Mr Osborne delighted business leaders and his party's MPs by hinting strongly that he wants to abolish the 50p top rate of tax on earnings over £150,000. He is sceptical that it will raise the £3.1bn pencilled in by the Treasury for the 2011-12 financial year, since rich people are good at finding ways round such impositions. A review by HM Revenue & Customs will give a real- time estimate of how much is being raised, which could pave the way for him to scrap the 50p rate in his 2013 Budget. No doubt the Liberal Democrats would need the cover of a more effective raid on the very rich to support him, but Mr Osborne would need to have some cover too. Labour is in a bit of a pickle on the 50p issue. Nothing new there. Mr Brown wanted to promise one at the 1997 election but was blocked by Tony Blair. Ed Balls, the shadow Chancellor and an increasingly powerful force in the Shadow Cabinet, proposed extending the 50p rate down the income scale to £100,000 (to help avoid raising VAT to 20 per cent). He wants to retain the 50p rate, even though the former chancellor Alistair Darling, in a nod to the Blair era, regarded it as temporary when he introduced it. Labour leader Ed Miliband's line is slightly different, saying that scrapping the 50p rate would not be an early priority for any incoming Labour Government.

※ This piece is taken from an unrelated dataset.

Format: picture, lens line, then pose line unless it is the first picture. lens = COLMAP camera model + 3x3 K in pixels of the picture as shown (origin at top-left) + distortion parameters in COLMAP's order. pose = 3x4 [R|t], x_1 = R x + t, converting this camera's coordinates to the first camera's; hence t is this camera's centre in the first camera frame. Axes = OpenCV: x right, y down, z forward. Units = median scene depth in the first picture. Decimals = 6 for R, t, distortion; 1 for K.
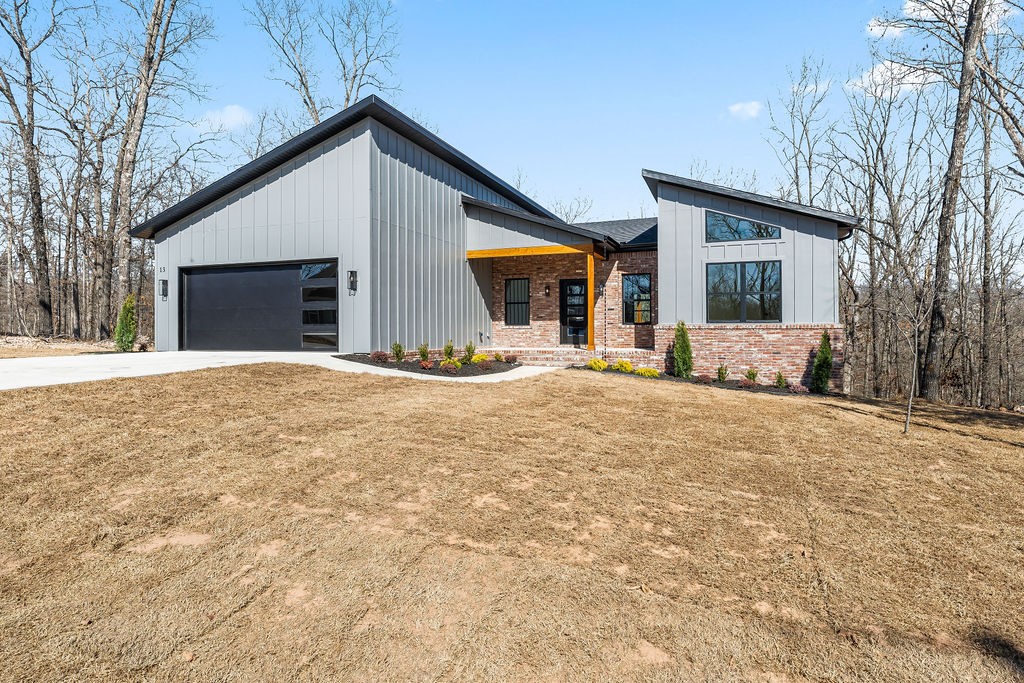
lens RADIAL K [[570.4, 0, 526.1], [0, 570.4, 341.3], [0, 0, 1]] dist [0.002029, 0.000222]
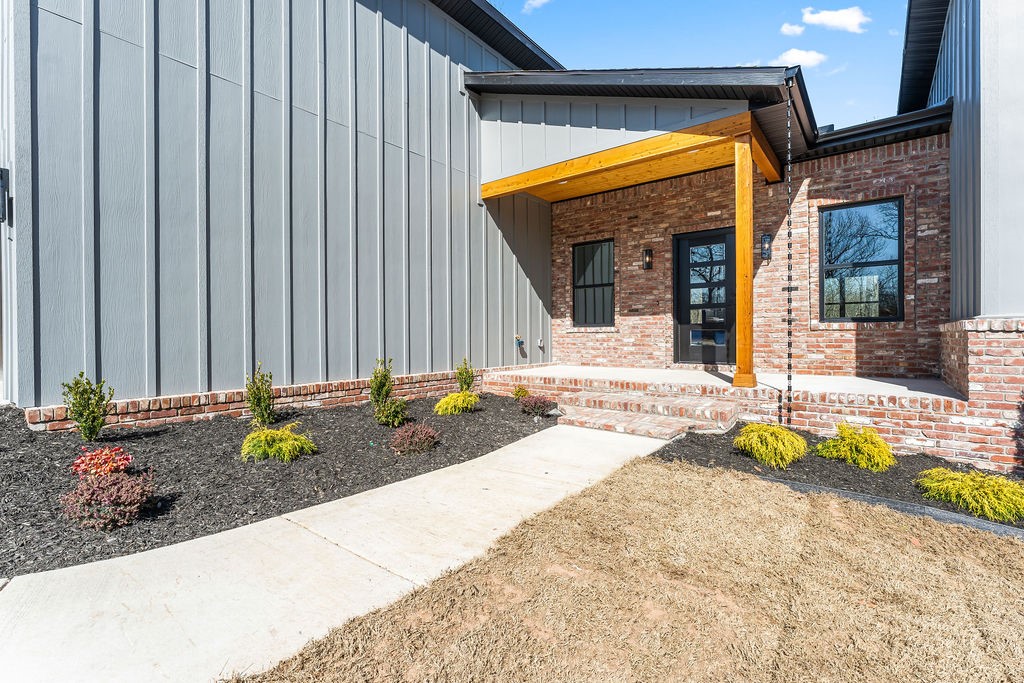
lens RADIAL K [[465.7, 0, 512.0], [0, 465.7, 341.5], [0, 0, 1]] dist [-0.003170, -0.000299]
pose [[0.946006, 0.002141, -0.324143, 0.063739], [-0.002830, 0.999995, -0.001654, -0.013578], [0.324138, 0.002482, 0.946007, 0.620789]]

The politics of taxation also determined Mr Osborne's headline-grabbing Budget nugget. He needed the revenue from the inflation-plus rises in fuel duty in the pipeline he inherited from Labour, but knew that public anger about petrol prices made them untenable.

The Chancellor feared he could lose public support for tackling the deficit unless he addressed the "cost of living crisis" identified by Mr Miliband and symbolised by soaring petrol bills. Remarkably for a Chancellor with no money to play with, Mr Osborne got a hero's reception when he walked into Commons Committee Room 14 to brief Tory MPs four hours after finishing his Budget speech.

The cut in petrol duty was more than many had expected. "It was only a bunny rather than a big fat rabbit but it was a very cuddly one," quipped one senior MP. Labour strategists are working out how to combat what they call Mr Osborne's "cunning plan" for 2015. They are studying how Barack Obama turned the debate on the Republicans' tax-cutting agenda in the US Presidential election from the traditional "for or against" to "tax cuts for whom?"

Stand by for an election at which the parties say they are all tax-cutters now.

Labour may accuse Mr Osborne of pushing tax cuts for ideological reasons – to shrink the state and dismantle public services. More potent, perhaps, would be a charge that the Chancellor's spending cuts, already branded "too far, too fast" by Labour, are designed to suit a political rather than economic timetable.

Mr Osborne, of course, argues that the deficit must be tackled quickly and that the nation does not enjoy the luxury of doing it over two parliaments.

In the end, the Chancellor knows that he will be judged not by his skill at playing political chess but on whether he gets the economics right.